• _Data supplied_
————

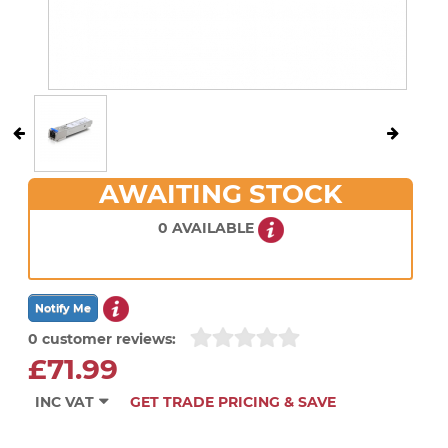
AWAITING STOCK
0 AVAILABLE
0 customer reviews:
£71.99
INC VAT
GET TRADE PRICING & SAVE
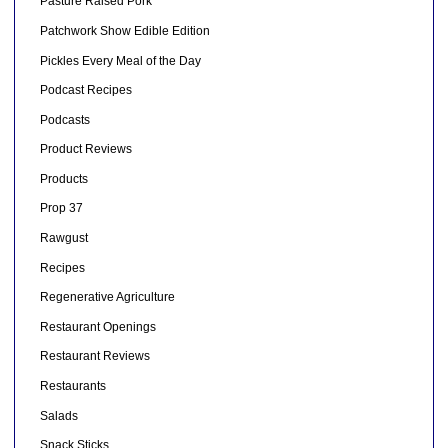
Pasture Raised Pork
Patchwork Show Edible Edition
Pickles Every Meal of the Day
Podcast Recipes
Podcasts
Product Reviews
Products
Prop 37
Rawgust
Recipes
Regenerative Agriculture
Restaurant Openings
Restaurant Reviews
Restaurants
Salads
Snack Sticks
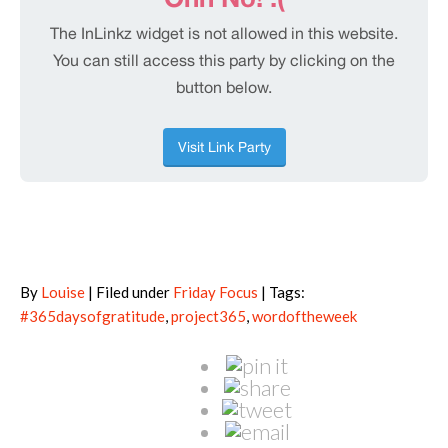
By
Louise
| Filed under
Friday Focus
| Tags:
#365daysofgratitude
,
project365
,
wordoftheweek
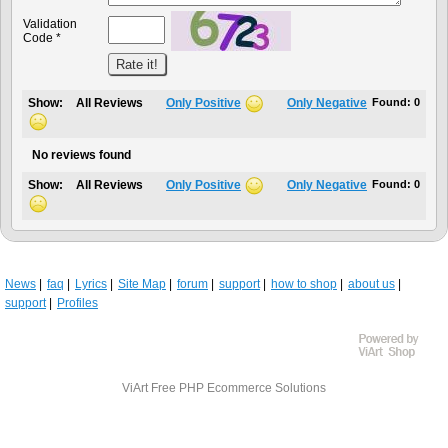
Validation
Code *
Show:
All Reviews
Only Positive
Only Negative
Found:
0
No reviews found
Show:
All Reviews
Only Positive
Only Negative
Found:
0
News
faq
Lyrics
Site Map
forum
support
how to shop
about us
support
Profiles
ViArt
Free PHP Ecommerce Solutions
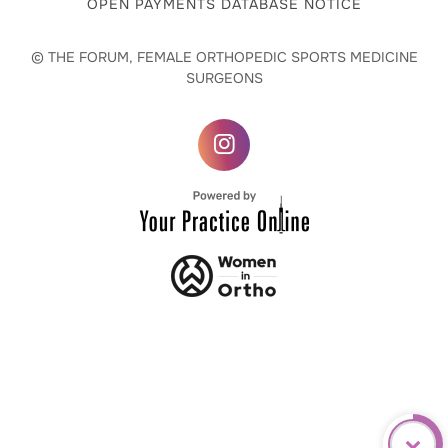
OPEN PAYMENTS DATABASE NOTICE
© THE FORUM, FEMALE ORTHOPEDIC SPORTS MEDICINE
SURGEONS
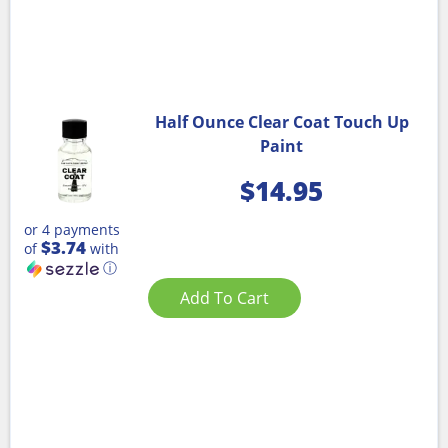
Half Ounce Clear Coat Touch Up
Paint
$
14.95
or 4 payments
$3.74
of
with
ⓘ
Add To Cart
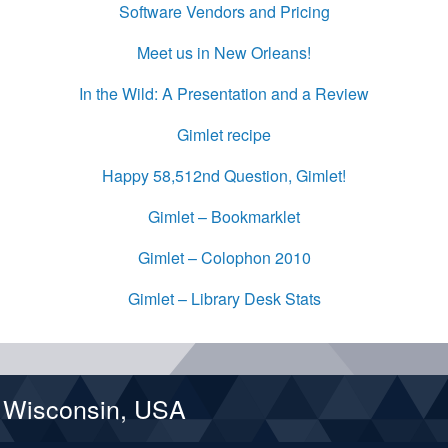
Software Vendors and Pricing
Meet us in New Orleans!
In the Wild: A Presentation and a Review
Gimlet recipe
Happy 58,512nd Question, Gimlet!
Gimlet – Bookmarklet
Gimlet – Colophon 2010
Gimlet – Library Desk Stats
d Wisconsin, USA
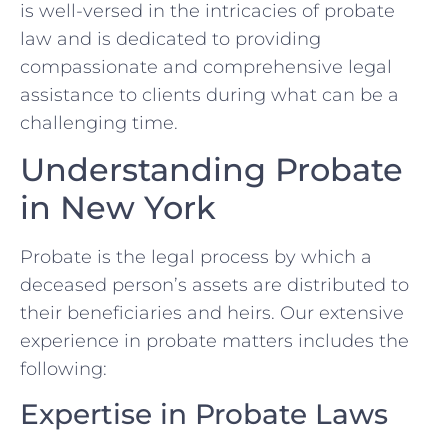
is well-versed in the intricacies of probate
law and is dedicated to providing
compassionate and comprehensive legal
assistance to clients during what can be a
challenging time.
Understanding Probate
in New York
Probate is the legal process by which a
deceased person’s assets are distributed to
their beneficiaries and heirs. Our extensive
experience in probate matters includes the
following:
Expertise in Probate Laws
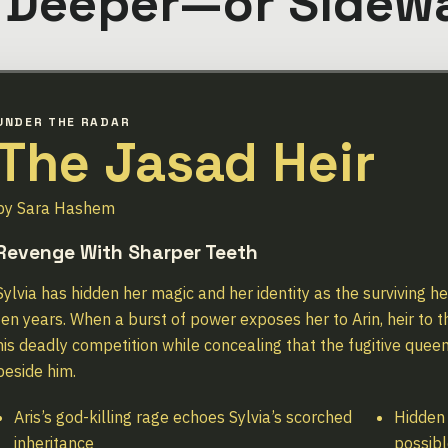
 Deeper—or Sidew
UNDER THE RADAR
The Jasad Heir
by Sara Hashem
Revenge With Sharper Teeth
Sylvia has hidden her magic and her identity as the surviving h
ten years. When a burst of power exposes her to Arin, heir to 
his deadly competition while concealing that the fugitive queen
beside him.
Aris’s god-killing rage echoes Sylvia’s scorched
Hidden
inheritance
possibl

————

Which lines in the material contain the word "Gimlet"? Pull each of them out.

Gimlet recipe
Happy 58,512nd Question, Gimlet!
Gimlet – Bookmarklet
Gimlet – Colophon 2010
Gimlet – Library Desk Stats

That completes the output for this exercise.